3> Naked hardware encryption can speed up calculations, but cannot
improve security. (It may even make it worse!)
4> In order to build hardware security environments, it is necessary to
find large enuf markets to give a decent return on the investment in
engineering the product.
5> There are NO commercial markets today that will support products that
offer end-to-end (application layer) security outside of retail banking.
(And even that application only supports a single division of a single
company.) (Note that the Federal Reserve is not considered to be a
commercial market.) - I would love to hear this assumption refuted!!!
Conclusions:
If security products are to be designed today for the POTENTIAL markets
that are represented by PEM, EDI and other emergent applications, they
must be flexible enuf to handle any of the applications, not only as
practitioners view those applications today, but also as those markets
may develop in the future. This thread on EDE vs. CBC3 is a case in
point.

What is required: Output the passage of the post on hardware security markets exactly, starting at "4> In order" and ending at "this assumption refuted!!!".

Provided records:
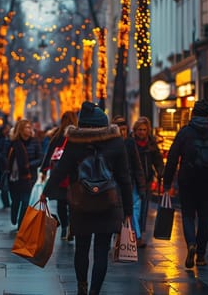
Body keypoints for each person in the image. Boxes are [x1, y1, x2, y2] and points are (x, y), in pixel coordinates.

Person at [41, 101, 133, 295]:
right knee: (101, 251)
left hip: (80, 203)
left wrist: (45, 192)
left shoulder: (75, 142)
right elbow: (125, 178)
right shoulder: (116, 142)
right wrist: (128, 211)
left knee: (81, 249)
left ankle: (81, 287)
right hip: (108, 203)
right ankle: (95, 292)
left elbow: (60, 171)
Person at [162, 99, 208, 268]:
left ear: (193, 114)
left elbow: (172, 157)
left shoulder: (185, 133)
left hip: (187, 180)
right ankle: (201, 255)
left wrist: (167, 181)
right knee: (205, 217)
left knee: (188, 216)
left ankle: (191, 243)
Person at [40, 111, 78, 240]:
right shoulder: (77, 136)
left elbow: (49, 152)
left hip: (59, 175)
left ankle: (64, 227)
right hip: (73, 176)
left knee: (61, 203)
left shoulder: (57, 136)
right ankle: (71, 226)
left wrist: (44, 170)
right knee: (72, 203)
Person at [112, 115, 147, 247]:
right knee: (120, 211)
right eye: (120, 130)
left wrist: (141, 185)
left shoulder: (130, 143)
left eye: (125, 130)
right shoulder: (111, 144)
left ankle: (135, 237)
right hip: (116, 184)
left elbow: (137, 165)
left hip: (130, 182)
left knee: (133, 210)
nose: (123, 133)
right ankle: (122, 236)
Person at [8, 119, 43, 228]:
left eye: (30, 127)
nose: (29, 129)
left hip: (29, 176)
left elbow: (41, 158)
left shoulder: (35, 141)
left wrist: (29, 164)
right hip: (15, 177)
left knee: (25, 200)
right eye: (27, 127)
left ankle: (21, 224)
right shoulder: (14, 143)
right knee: (15, 200)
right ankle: (14, 214)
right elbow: (7, 158)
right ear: (21, 129)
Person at [132, 116, 164, 235]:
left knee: (144, 206)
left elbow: (157, 160)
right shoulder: (131, 143)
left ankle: (140, 231)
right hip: (133, 180)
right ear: (135, 130)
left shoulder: (151, 144)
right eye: (139, 129)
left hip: (146, 179)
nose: (141, 132)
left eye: (144, 129)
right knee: (135, 206)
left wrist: (160, 171)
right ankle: (136, 233)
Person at [0, 123, 12, 208]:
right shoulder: (1, 141)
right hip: (3, 165)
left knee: (8, 184)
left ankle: (7, 202)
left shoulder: (10, 140)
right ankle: (6, 202)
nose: (7, 131)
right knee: (4, 184)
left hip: (8, 165)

Written answer:
4> In order to build hardware security environments, it is necessary to
find large enuf markets to give a decent return on the investment in
engineering the product.
5> There are NO commercial markets today that will support products that
offer end-to-end (application layer) security outside of retail banking.
(And even that application only supports a single division of a single
company.) (Note that the Federal Reserve is not considered to be a
commercial market.) - I would love to hear this assumption refuted!!!